Content starts

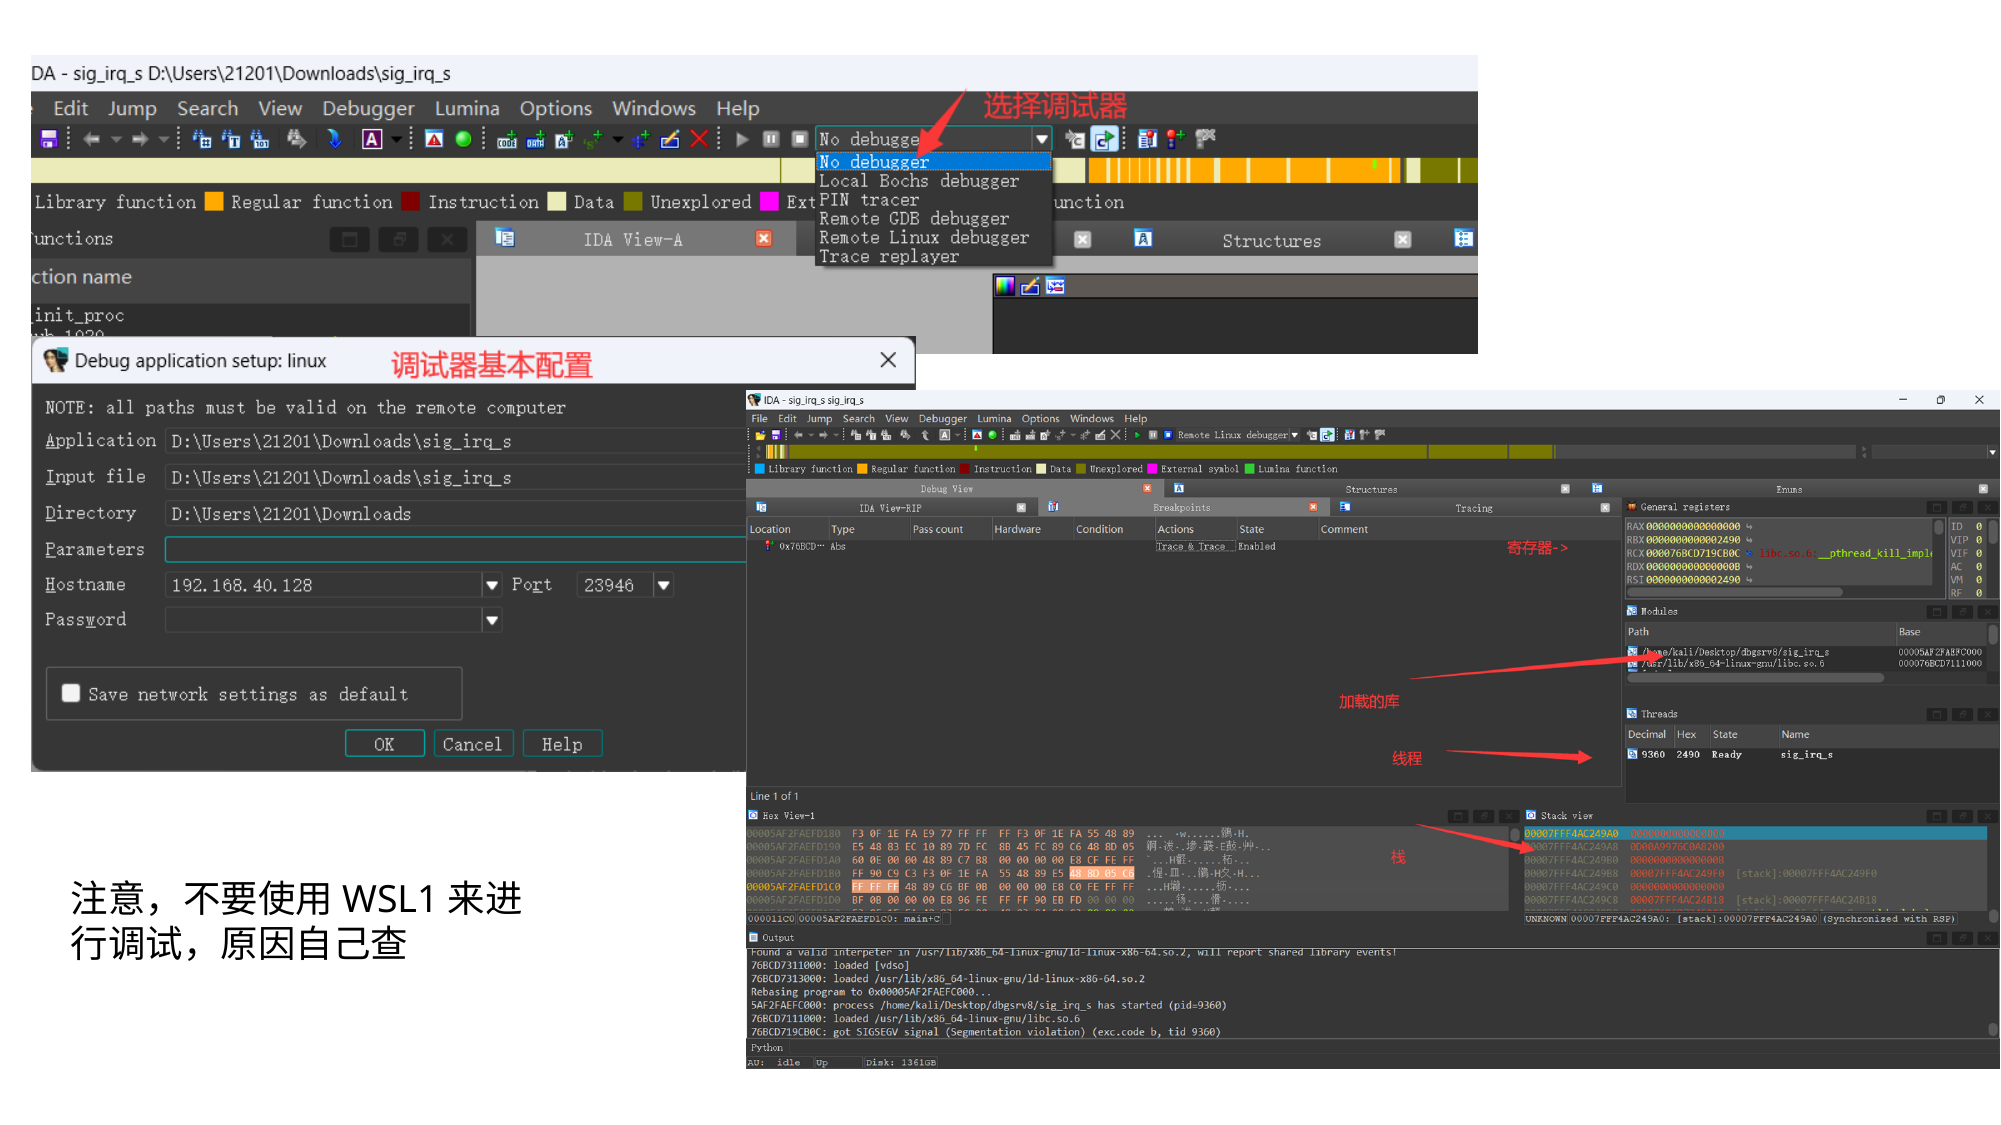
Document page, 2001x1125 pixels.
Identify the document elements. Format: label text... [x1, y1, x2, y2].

picture [31, 336, 2000, 1069]
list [31, 55, 1478, 354]
text_box 注意，不要使用WSL1来进行调试，原因自己查 [55, 867, 548, 972]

Content ends

_Problem to work on_: The preceding entries should be duplicated word for word; no picture belongs in the copy.

_Response area_:
Document page, 2001x1125 pixels.
Identify the document elements. Format: label text... [x1, y1, x2, y2].

picture [31, 336, 2000, 1069]
list [31, 55, 1478, 354]
text_box 注意，不要使用WSL1来进行调试，原因自己查 [55, 867, 548, 972]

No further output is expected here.